**TEXT PROVIDED**
┌──
When I was in recovery for alcohol addiction we learned about powerlessness.

I was ordered into outpatient rehab and was required to attend 12-step meetings. I have never been fond of A.A. for various reasons so I requested to attend Celebrate Recovery. Besides, I had attended A.A. in the past and it did nothing for me. Nor did I agree with its philosophy.


What I wanted and knew I needed was a Biblically based 12-step program.

We all face hateful destinations that we are powerless to escape. The first step in recovery was accepting we were powerless. Powerless not just over addictions but also over any tendency to anything wrong (Romans 7:18).

Failure to do so leaves us in danger of denying the enormity of the things which we do not have power to change and become locked into "fantasy" or "magical" thinking that given enough time, energy and resources we can succeed in changing them.

The first step is admitting powerlessness. It's big and scary and feels a lot like giving up, but it is terrifically good news, and ultimately, ironically, it's the only way to escape despair.

Admitting powerlessness is anything but adopting passivity. What's new to me is that powerlessness is not the same thing as failure, or at least that failure is not the same thing as shame. Recognizing powerless is a lot like the moment when God asked Adam and Eve, "Who told you that you were naked?" They hadn't been blind previously; it's just that previously their nakedness had never been cause for shame and hiding. Admitting powerlessness to God is a lot like stepping out from the fig leaves.

But what's our alternative? Becoming so full of self-pride that we believe that only we can be our "savior" for the all the ills or problems we are facing. Becoming so self-preoccupied that you become incapable of reaching out to ask for other's help and support in facing these problems which are beyond your power and control.

Self-control is one of our most cherished values. We applaud those who have the discipline to regulate their appetites and actions, and we try to instill this virtue in our children.

We all them. Those dreadfully frustrating days where you have just had enough of all the crap and you say the words, "I'M DONE WITH ALL THIS!"

The pressure has been building. The grind has finally worn you down. You feel empty inside. You want to quit.
└──
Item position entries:
┌──
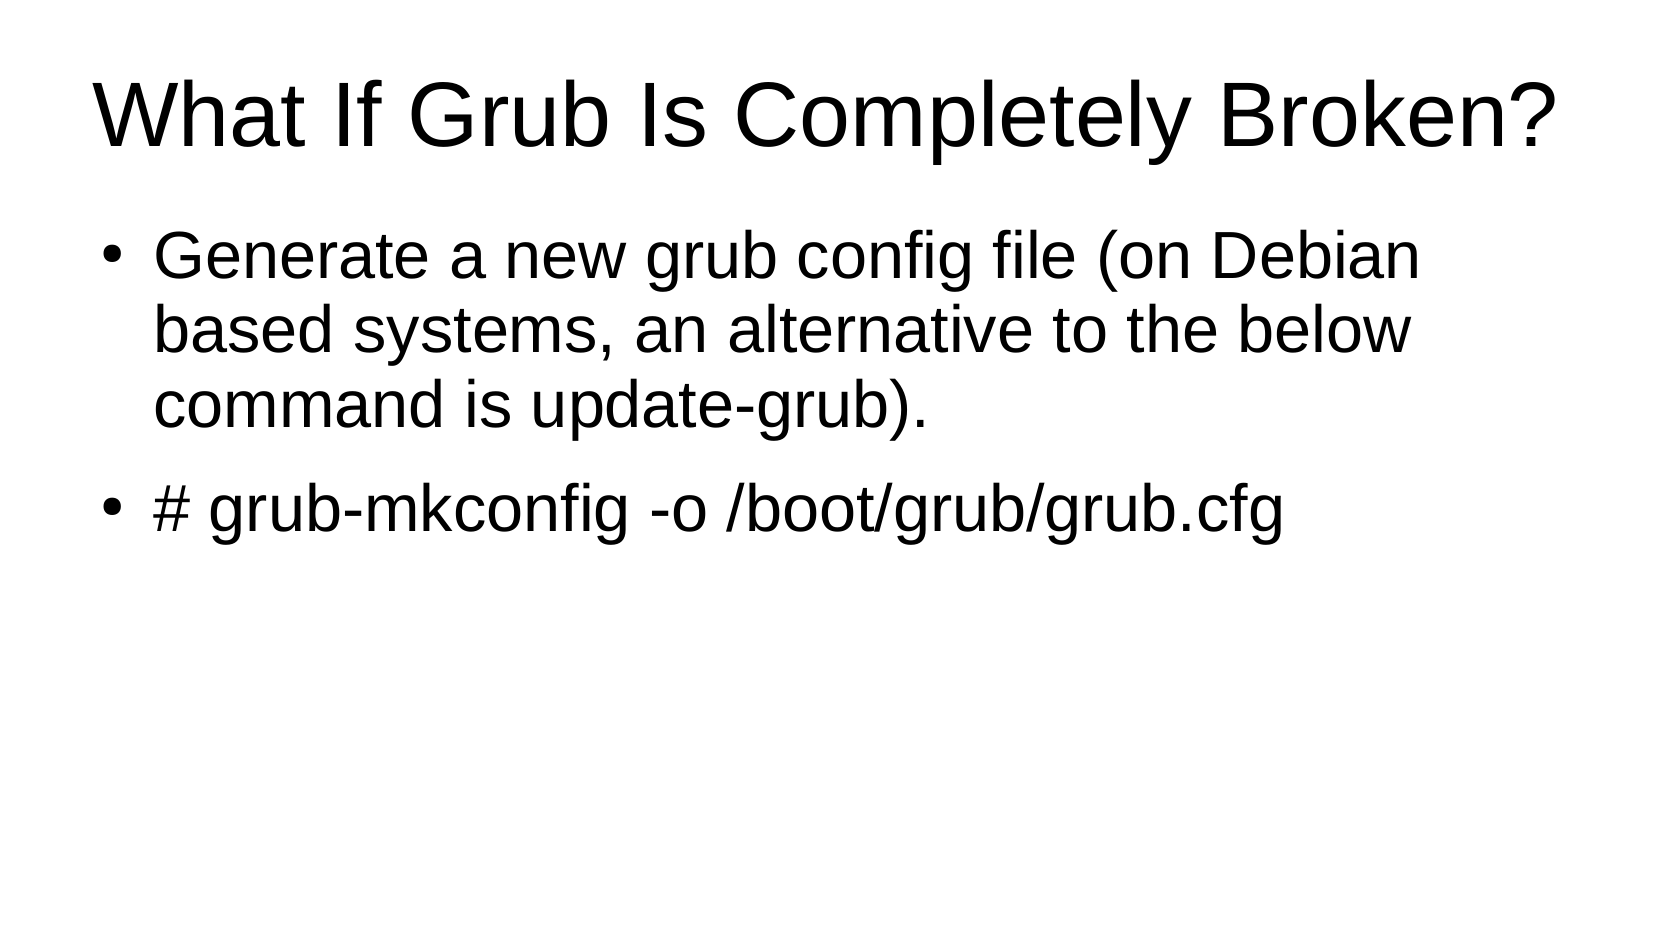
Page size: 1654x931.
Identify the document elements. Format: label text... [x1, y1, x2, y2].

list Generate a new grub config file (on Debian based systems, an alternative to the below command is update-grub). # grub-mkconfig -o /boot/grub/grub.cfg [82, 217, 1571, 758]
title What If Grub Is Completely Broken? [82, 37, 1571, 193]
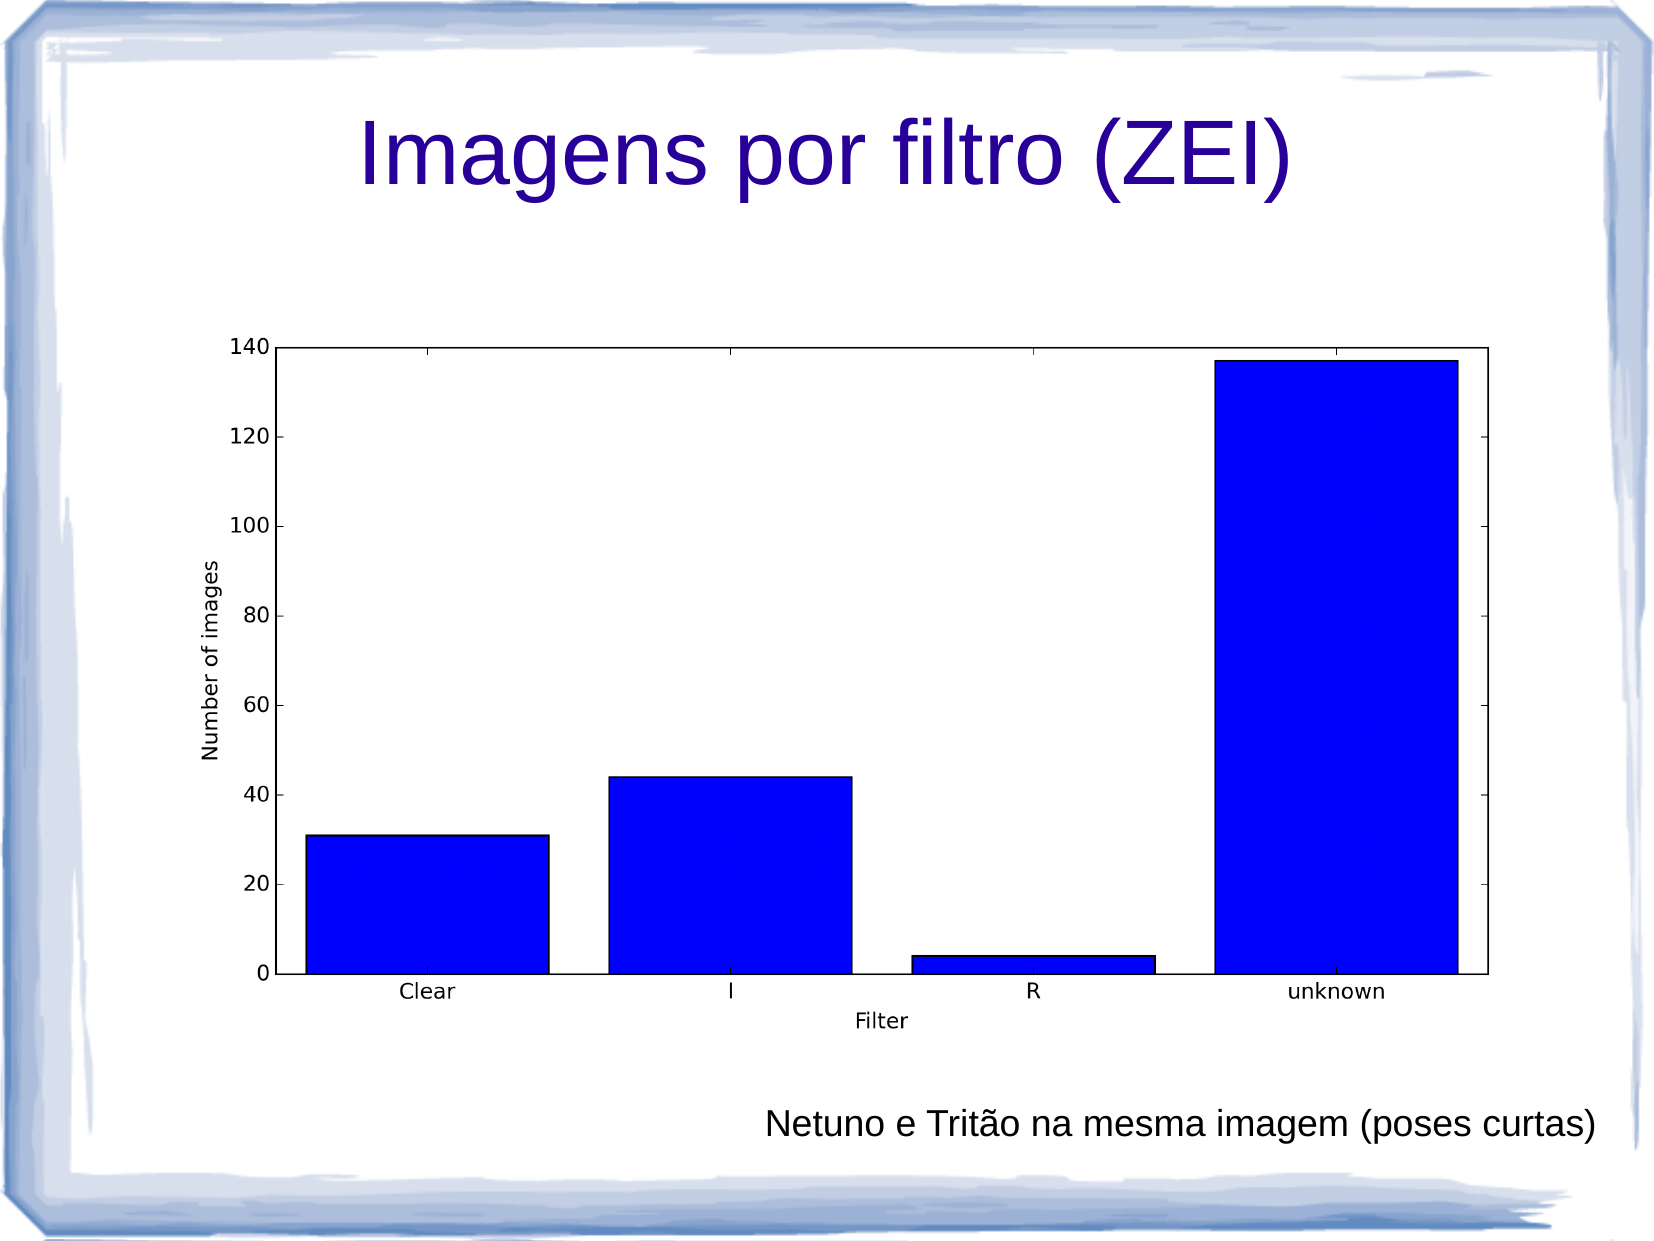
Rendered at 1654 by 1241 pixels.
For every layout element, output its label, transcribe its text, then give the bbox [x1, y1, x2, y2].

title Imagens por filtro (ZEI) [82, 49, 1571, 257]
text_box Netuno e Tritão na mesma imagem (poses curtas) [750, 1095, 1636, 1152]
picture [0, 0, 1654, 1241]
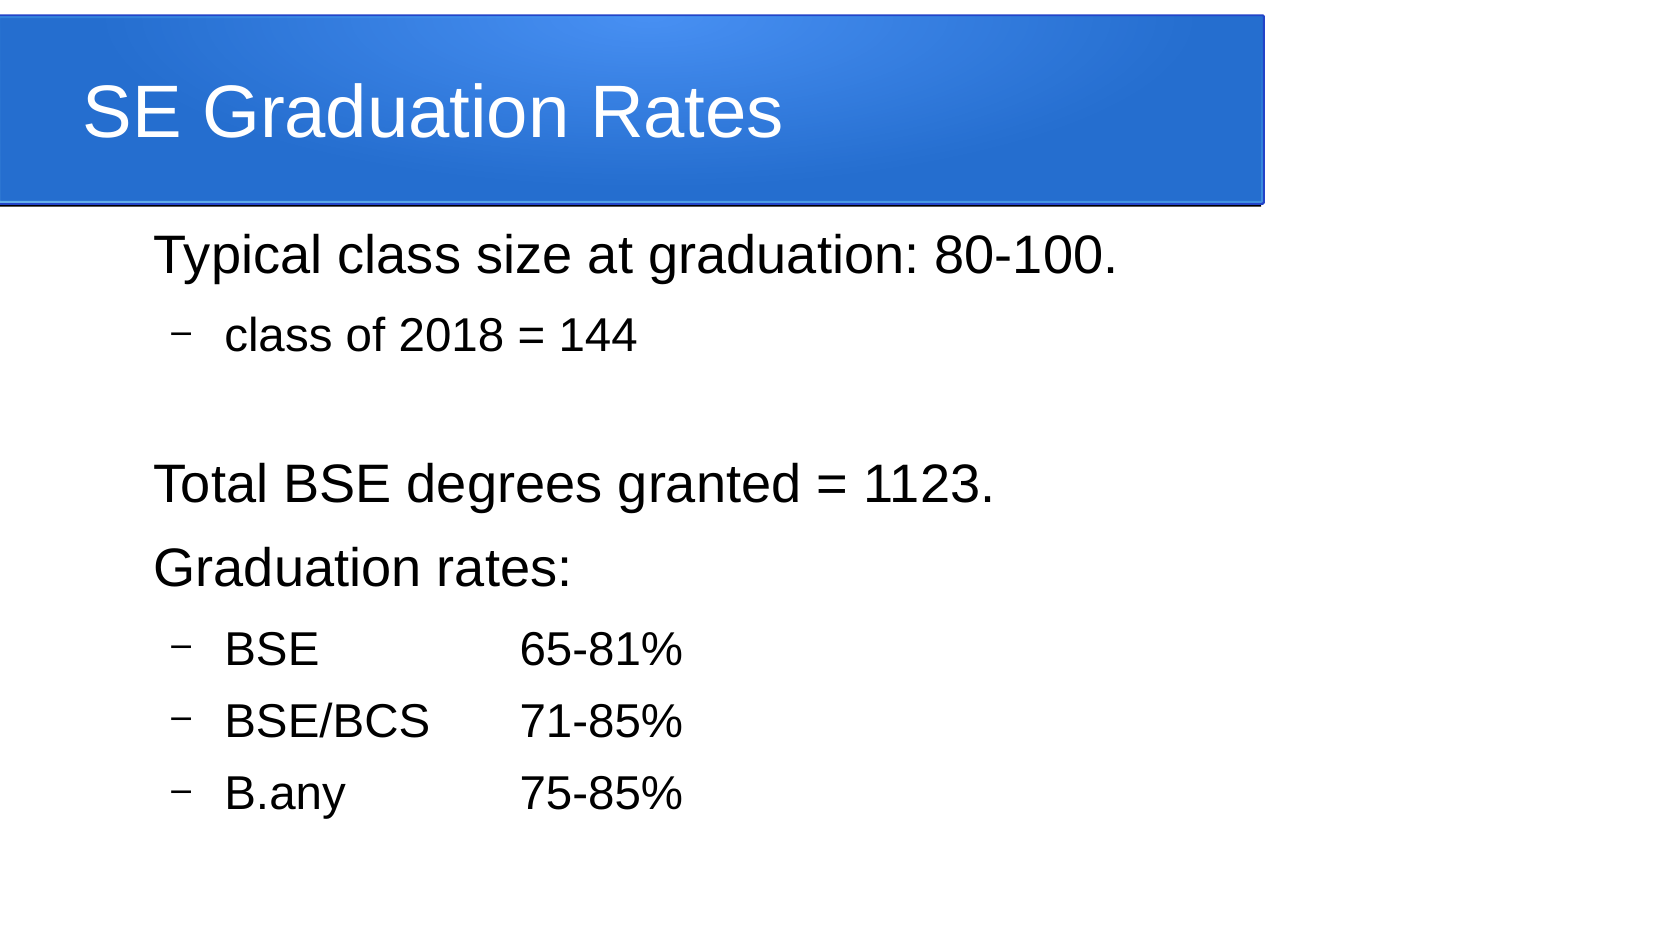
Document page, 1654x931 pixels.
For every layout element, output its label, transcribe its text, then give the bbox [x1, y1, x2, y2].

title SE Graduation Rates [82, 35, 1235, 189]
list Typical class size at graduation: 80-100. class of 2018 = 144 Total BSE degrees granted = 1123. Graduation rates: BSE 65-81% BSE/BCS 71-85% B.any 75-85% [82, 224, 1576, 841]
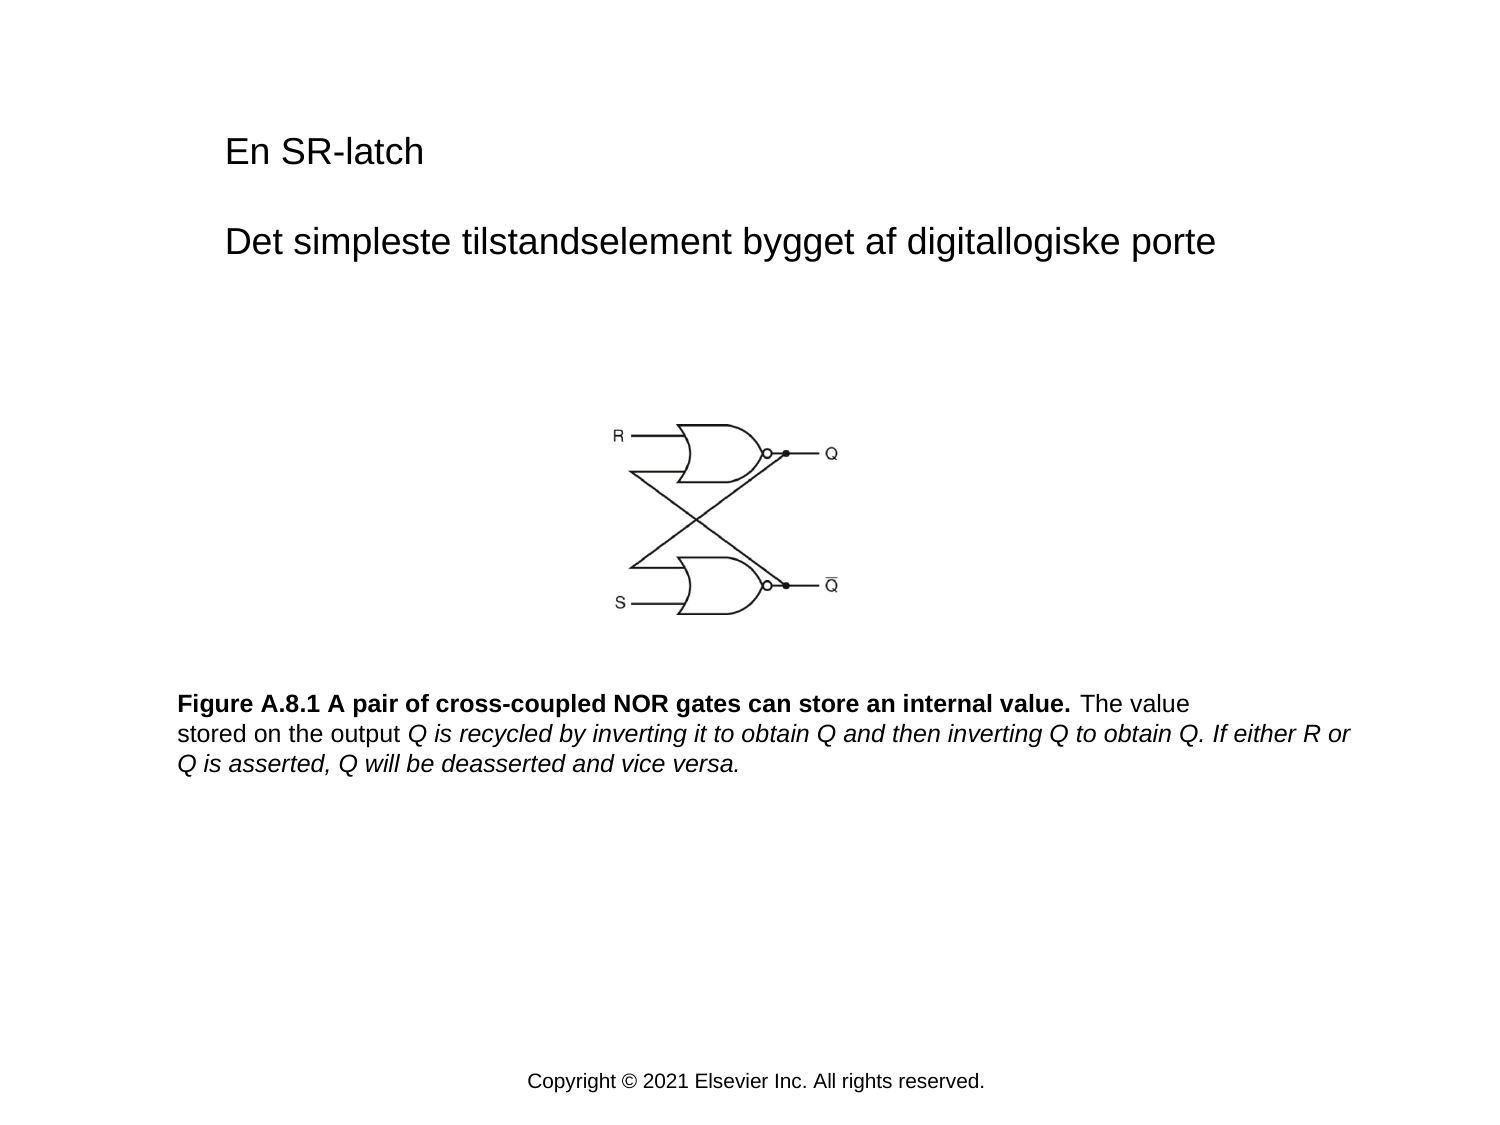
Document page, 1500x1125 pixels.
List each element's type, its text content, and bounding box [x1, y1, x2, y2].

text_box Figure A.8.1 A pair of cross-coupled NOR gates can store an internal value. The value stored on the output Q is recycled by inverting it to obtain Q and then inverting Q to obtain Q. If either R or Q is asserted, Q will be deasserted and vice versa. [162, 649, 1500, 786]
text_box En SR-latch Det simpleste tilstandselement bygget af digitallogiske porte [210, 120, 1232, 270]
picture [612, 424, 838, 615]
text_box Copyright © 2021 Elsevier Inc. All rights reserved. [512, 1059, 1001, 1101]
└──
**STATED EXERCISE A**
Which program did the writer of the text on powerlessness ask to attend in place of A.A.?
**STATED EXERCISE B**
From the text on powerlessness, write out word for word the passage that begins at the words "When I was in" and ends after "in changing them.".

**EXERCISE SOLUTION A**
Celebrate Recovery.

**EXERCISE SOLUTION B**
When I was in recovery for alcohol addiction we learned about powerlessness.

I was ordered into outpatient rehab and was required to attend 12-step meetings. I have never been fond of A.A. for various reasons so I requested to attend Celebrate Recovery. Besides, I had attended A.A. in the past and it did nothing for me. Nor did I agree with its philosophy.


What I wanted and knew I needed was a Biblically based 12-step program.

We all face hateful destinations that we are powerless to escape. The first step in recovery was accepting we were powerless. Powerless not just over addictions but also over any tendency to anything wrong (Romans 7:18).

Failure to do so leaves us in danger of denying the enormity of the things which we do not have power to change and become locked into "fantasy" or "magical" thinking that given enough time, energy and resources we can succeed in changing them.